Last month, 2,500 top business leaders, international political leaders, academics and journalists united in Davos, committed to improving the state of the world by shaping global, regional and industry agendas.

Traditionally, the focus of Davos has been with heads of state, but this year, an unprecedented number of company delegates attended the forum. Significantly, the technology sector was particularly well represented. The advent of the digital age has prompted fundamental changes in the way we live, work, and communicate with one another. In this climate, companies in the technology sector have taken on a particularly important role: they are the leaders of a movement being dubbed as ‘the fourth industrial revolution’.

Technological developments pose an exciting but difficult challenge for many of our clients. According to the Geared for Growth Report, which looks into the ambitions of businesses, two thirds of SMEs expect business growth in the year ahead, and of these, 80% believe that technology plays an essential part in these plans for growth. Furthermore, the report found that the top 10% most ambitious companies were twice as likely to recognise the role technology has to play in bringing about growth.

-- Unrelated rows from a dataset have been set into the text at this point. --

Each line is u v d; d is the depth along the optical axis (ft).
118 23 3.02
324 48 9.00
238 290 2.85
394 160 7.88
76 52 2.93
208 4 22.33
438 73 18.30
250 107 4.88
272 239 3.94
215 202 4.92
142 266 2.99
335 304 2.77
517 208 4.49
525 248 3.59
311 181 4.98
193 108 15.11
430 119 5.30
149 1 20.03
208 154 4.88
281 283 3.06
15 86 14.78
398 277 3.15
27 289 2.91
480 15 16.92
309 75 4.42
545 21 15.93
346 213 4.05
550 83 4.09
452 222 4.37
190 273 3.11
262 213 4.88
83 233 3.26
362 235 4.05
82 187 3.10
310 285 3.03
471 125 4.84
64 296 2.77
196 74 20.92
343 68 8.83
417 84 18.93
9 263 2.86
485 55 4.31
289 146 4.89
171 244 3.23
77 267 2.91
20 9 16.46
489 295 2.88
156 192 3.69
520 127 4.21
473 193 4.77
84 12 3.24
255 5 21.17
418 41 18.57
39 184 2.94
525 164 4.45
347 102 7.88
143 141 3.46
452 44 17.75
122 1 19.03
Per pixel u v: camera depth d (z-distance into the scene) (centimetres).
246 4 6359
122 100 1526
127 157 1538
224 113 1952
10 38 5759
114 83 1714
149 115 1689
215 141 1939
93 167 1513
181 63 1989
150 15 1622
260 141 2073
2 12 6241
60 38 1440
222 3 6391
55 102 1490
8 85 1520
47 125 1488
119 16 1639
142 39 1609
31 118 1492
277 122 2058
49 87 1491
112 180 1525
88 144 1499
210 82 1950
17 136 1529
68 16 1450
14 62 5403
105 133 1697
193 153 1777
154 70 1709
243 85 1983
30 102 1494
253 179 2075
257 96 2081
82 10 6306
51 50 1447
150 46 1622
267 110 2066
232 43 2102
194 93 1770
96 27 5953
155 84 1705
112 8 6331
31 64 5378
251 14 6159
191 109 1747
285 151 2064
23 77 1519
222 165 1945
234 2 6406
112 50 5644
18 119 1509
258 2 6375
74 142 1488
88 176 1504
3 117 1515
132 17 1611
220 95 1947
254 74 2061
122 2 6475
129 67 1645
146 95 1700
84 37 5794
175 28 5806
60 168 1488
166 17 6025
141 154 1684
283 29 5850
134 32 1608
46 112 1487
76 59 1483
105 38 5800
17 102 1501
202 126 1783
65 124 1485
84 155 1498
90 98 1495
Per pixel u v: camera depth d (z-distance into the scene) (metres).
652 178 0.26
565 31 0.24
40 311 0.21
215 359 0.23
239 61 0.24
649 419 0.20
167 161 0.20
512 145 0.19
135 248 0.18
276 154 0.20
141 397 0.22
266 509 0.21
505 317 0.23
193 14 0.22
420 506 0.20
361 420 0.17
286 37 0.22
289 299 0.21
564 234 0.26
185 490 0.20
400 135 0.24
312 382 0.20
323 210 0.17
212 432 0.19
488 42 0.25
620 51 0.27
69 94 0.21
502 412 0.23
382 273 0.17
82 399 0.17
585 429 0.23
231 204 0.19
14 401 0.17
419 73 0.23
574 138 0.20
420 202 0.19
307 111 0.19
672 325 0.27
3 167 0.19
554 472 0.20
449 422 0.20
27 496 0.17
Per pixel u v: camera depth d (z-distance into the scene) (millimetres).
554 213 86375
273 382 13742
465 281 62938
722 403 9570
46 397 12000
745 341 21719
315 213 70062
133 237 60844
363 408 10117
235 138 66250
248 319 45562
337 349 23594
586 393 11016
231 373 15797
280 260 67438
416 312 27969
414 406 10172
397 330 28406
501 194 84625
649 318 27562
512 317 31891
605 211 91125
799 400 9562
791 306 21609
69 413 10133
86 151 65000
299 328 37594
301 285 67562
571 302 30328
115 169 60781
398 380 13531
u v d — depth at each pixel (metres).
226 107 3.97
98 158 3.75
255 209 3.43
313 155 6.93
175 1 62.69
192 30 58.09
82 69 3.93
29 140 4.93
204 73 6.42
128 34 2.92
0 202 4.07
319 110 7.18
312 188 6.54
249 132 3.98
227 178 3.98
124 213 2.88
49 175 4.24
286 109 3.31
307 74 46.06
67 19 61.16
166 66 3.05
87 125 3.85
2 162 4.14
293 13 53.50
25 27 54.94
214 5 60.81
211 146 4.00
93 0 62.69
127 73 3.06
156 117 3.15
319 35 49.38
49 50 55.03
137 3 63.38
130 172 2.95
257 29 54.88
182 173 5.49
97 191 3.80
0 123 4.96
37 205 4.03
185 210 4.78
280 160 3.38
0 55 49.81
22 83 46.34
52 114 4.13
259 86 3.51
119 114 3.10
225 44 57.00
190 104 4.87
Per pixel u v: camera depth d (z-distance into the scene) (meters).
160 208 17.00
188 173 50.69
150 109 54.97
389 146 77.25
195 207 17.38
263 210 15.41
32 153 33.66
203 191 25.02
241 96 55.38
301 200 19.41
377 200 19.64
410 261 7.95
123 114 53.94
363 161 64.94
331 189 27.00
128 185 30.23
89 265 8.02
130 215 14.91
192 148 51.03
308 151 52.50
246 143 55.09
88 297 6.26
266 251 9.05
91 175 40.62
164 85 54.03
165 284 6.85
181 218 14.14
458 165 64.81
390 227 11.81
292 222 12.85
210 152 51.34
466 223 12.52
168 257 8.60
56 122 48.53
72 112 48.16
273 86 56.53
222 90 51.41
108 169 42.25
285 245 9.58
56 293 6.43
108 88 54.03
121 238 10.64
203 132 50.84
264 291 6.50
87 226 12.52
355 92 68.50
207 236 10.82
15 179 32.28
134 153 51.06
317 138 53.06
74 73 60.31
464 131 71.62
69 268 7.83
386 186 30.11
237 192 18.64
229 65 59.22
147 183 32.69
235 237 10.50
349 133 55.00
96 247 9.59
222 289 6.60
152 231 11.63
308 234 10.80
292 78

However, these new technologies are often expensive and can be a significant investment for smaller companies. In a world where a couple of months stand between 'cutting-edge' and 'obsolete', it takes a very nimble company to change with technology, and many SMEs have decided that investing in new technologies just isn’t worth the risk. Astonishingly, the report also reveals that two thirds of SMEs are still offline, which, it is estimated, could be costing them a combined £18.8bn a year.

The challenges posed by the ‘fourth industrial revolution’ are very real and felt all over the world, but their ubiquity can be seen as a blessing in disguise. When companies are all facing the same difficulties, they are able to unite and face them together.